■ WHAT YOU SHOULD DO: For each line in the records that contains "wyspy", make a copy.

■ SUPPLIED RECORDS:

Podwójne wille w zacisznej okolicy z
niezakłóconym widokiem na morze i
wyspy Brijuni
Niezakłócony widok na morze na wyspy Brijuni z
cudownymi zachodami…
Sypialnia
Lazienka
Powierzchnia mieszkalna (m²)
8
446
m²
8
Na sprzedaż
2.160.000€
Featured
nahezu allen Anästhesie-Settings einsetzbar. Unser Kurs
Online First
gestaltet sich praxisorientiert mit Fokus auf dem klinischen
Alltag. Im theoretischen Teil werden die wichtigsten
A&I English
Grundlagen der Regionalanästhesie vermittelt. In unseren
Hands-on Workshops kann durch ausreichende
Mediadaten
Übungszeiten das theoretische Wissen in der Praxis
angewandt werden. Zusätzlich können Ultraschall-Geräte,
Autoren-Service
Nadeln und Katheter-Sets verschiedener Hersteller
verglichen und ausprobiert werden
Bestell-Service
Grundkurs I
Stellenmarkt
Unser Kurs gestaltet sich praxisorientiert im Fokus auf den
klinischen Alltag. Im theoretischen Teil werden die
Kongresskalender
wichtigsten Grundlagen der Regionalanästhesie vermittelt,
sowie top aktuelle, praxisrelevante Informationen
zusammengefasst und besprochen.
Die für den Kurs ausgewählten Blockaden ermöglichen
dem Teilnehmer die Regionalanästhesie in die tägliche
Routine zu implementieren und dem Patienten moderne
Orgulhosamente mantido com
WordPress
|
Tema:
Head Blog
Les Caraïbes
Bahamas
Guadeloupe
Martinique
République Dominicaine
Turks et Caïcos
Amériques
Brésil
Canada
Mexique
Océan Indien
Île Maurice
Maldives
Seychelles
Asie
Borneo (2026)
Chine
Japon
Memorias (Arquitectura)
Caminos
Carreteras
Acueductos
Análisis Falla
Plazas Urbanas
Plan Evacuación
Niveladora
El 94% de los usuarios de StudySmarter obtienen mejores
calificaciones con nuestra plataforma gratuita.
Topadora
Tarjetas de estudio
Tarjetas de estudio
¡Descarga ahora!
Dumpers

■ OUTPUT BELOW:
wyspy Brijuni
Niezakłócony widok na morze na wyspy Brijuni z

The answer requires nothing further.